Considérant que la mention Chloé/Chloé n'est nullement utilisée afin de réaliser une publicité comparative car elle figure comme un support identitaire du nouveau parfum de la société Pin, laissant supposer que ses caractéristiques sont celles du parfum Chloé.

Considérant que par ce procédé de présentation la société Pin créé pour chacun de ses parfums une fiche identitaire ayant pour support un parfum et une marque bénéficiant d'une notoriété qui n'est pas contestée et dont la société Coty France est titulaire ou licenciée ; qu'ainsi elle s'immisce dans le sillage de la société Coty France profitant de la notoriété de ses marques et de ses parfums ainsi que des investissements réalisés pour asseoir celle-ci sans bourse déliée ; que ces agissements constituent des actes de parasitisme.

Sur le dénigrement

Considérant que la société Pin présente son site comme "Pirate-Parfum est la seule griffe qui peut prétendre à 95 % de produit et 5 % de marketing. Alors que cette formule s'inverse totalement chez les autres".
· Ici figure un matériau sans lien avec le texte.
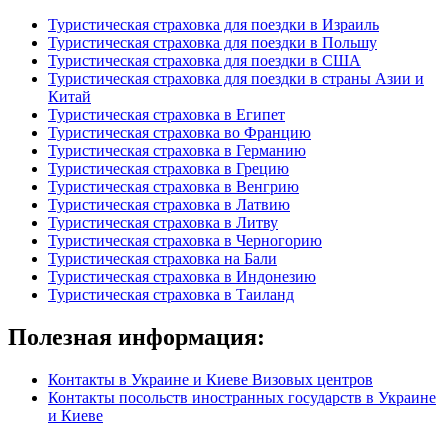
Туристическая страховка для поездки в Израиль
Туристическая страховка для поездки в Польшу
Туристическая страховка для поездки в США
Туристическая страховка для поездки в страны Азии и
Китай
Туристическая страховка в Египет
Туристическая страховка во Францию
Туристическая страховка в Германию
Туристическая страховка в Грецию
Туристическая страховка в Венгрию
Туристическая страховка в Латвию
Туристическая страховка в Литву
Туристическая страховка в Черногорию
Туристическая страховка на Бали
Туристическая страховка в Индонезию
Туристическая страховка в Таиланд
Полезная информация:
Контакты в Украине и Киеве Визовых центров
Контакты посольств иностранных государств в Украине
и Киеве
Considérant que la société Pin allègue ainsi qu'à la différence de la concurrence elle n'introduit que 5 % de marketing dans le prix de ses produits alors qu'elle s'exonère de cette charge en profitant indûment des investissement réalisés par des sociétés concurrentes comme la société Coty France; que de tels propos qui dissimulent la réalité et jettent le discrédit sur les pratiques commerciales de la concurrence constituent des actes de dénigrement.

Sur le préjudice

Considérant que la société Coty France demande à la cour de fixer son préjudice à la somme de 50 000 euros.

Considérant que les premiers juges l'ont évalué à juste titre à la somme de 20 000 euros, la société Coty France ne produisant aucune pièce nouvelle à l'appui de son évaluation de celui-ci à 50 000 euros.

Sur l'article 700 du Code de procédure civile

Considérant que la société Coty France a dû engager des frais non compris dans les dépens qu'il serait inéquitable de laisser en totalité à sa charge, qu'il y a lieu de faire application des dispositions de l'article 700 du Code de procédure civile dans la mesure qui sera précisée au dispositif.

Par ces motifs, LA COUR, statuant publiquement, contradictoirement et en dernier ressort, confirme le jugement déféré en toutes ses dispositions. Condamne la société Pin à payer à la société Coty France la somme de 10 000 euros au titre de l'article 700 du Code de procédure civile. Condamne la société Pin aux dépens.